Manado, 28 Oktober 2025 – Suasana peringatan Sumpah Pemuda di lingkungan IAIN Manado berlangsung berbeda dan semarak. Tepat pada Selasa, 28 Oktober 2025, mahasiswa menggelar serangkaian aksi kreatif sebagai bagian dari kampanye dan sosialisasi sadar menggunakan Bahasa Indonesia.
Kegiatan ini merupakan aktualisasi dari mata kuliah Bahasa Indonesia yang diampu oleh Dr. Abdul Rahman, S.Pd, M.Pd. Uniknya, proyek akademik ini melibatkan kolaborasi mahasiswa dari berbagai program studi di lingkungan IAIN Manado, yaitu Prodi Ilmu Al-Qur’an dan Tafsir (IAT), Sejarah Peradaban Islam (SPI), Hukum Keluarga (AS-B), dan Hukum Ekonomi Syariah (HES).
Para mahasiswa menampilkan beragam pertunjukan, mulai dari teatrikal, deklamasi puisi, hingga fragmentasi kampanye yang mempromosikan upacara peringatan Sumpah Pemuda.
Mahasiswa Prodi IAT Semester 1 mengambil peran penting dalam kegiatan ini. Mereka secara khusus memproduksi dan menampilkan pagelaran teater serta pembacaan puisi yang sarat makna kebangsaan. Seluruh rangkaian penampilan mereka juga didokumentasikan dalam bentuk video sebagai portofolio karya.
Dekan FUAD, Dr. Sahari, M.Pd.I, memberikan apresiasi tinggi atas inisiatif yang digagas dari proses perkuliahan ini. “Saya sangat mengapresiasi kreativitas mahasiswa IAT Semester 1 yang luar biasa. Peringatan Sumpah Pemuda ini bukan only seremonial, tapi diisi dengan aksi nyata. Kemampuan berbahasa Indonesia yang baik, yang diekspresikan lewat seni seperti teater dan puisi, adalah cerminan intelektual dan rasa nasionalisme mahasiswa kita,” ujar Dr. Sahari.
Dukungan serupa datang dari Ketua Prodi IAT, Yuliana Jamaluddin, M.Ag.

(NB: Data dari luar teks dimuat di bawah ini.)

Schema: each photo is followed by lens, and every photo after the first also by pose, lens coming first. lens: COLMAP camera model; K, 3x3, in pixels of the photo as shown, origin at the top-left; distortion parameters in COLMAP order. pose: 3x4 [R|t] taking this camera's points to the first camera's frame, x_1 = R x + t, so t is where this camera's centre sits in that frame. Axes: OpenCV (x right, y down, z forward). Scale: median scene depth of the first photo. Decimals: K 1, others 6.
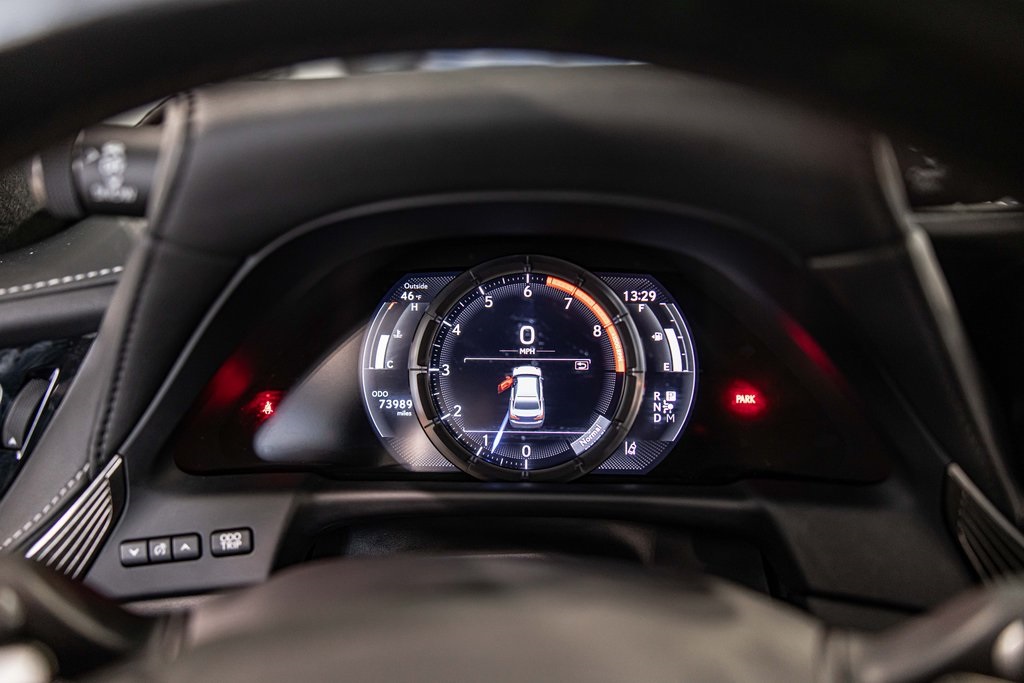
lens RADIAL K [[797.2, 0, 505.7], [0, 797.2, 339.9], [0, 0, 1]] dist [0.003172, -0.012506]
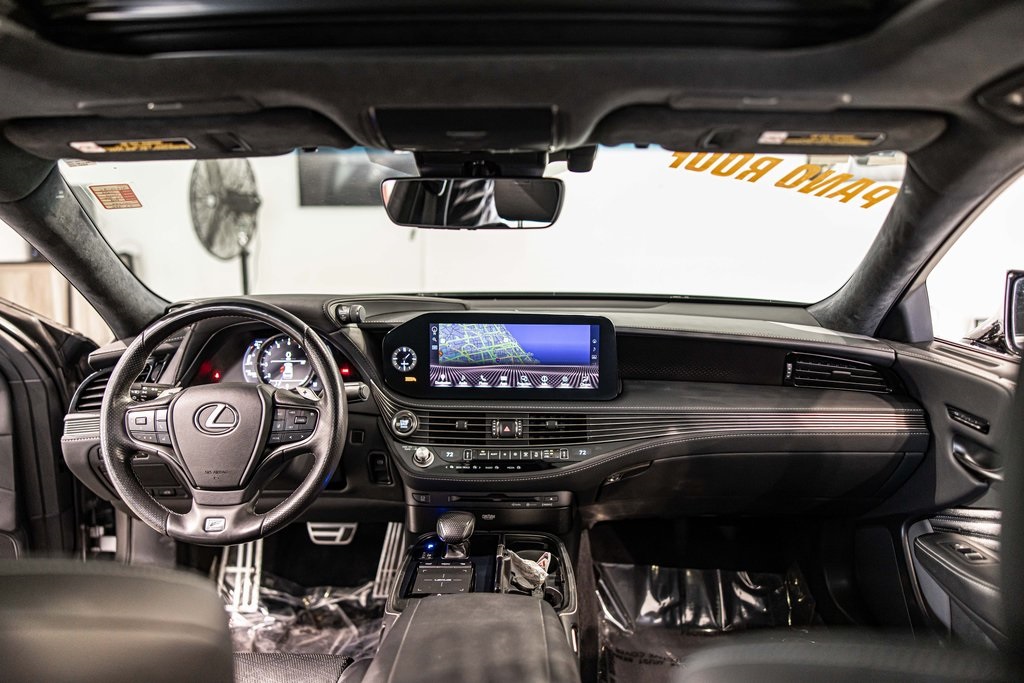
lens RADIAL K [[797.2, 0, 511.9], [0, 797.2, 338.1], [0, 0, 1]] dist [0.003172, -0.012506]
pose [[0.999294, -0.008261, 0.036648, 0.930816], [0.011693, 0.995460, -0.094457, 0.279453], [-0.035701, 0.094819, 0.994854, -2.733841]]
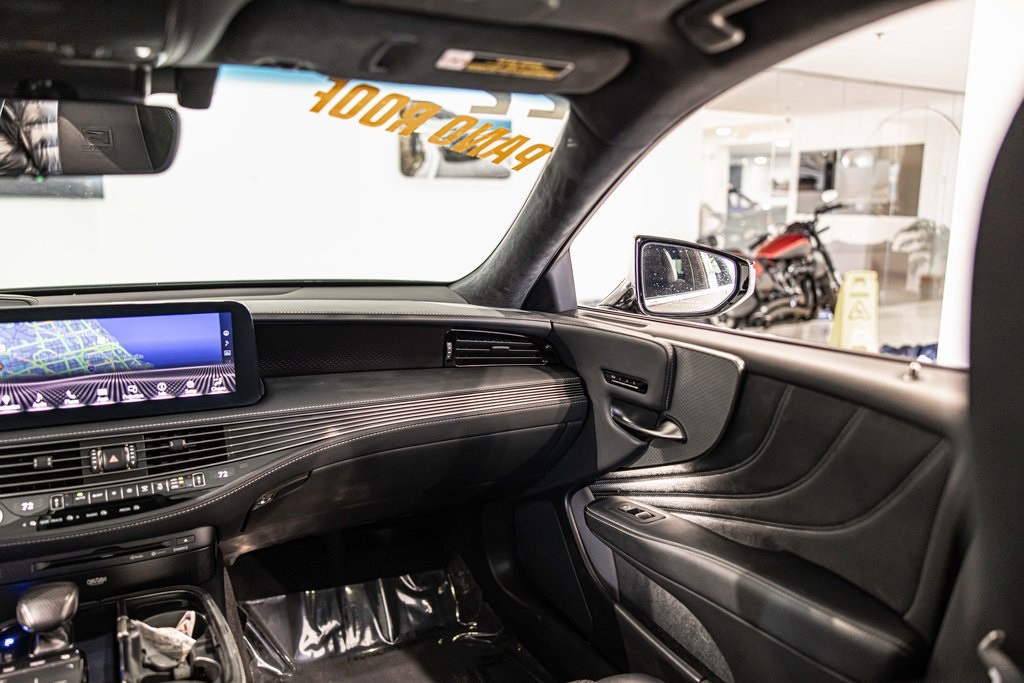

Beliau mengungkapkan kebanggaannya terhadap partisipasi aktif mahasiswa baru IAT. “Ini sangat membanggakan. Mahasiswa IAT Semester 1, yang notabene masih baru, sudah berani unjuk gigi dan berkolaborasi lintas prodi. Ini membuktikan bahwa mahasiswa kami tidak hanya akan mumpuni di bidang Al-Qur’an dan Tafsir, tetapi juga memiliki soft skill dan kreativitas yang sangat baik,” tutur Yuliana.
Kegiatan yang diinisiasi oleh dosen dan mahasiswa ini berhasil mengubah pembelajaran di kelas menjadi aksi nyata yang berdampak, sekaligus menanamkan nilai-nilai kebangsaan dan kecintaan terhadap Bahasa Indonesia.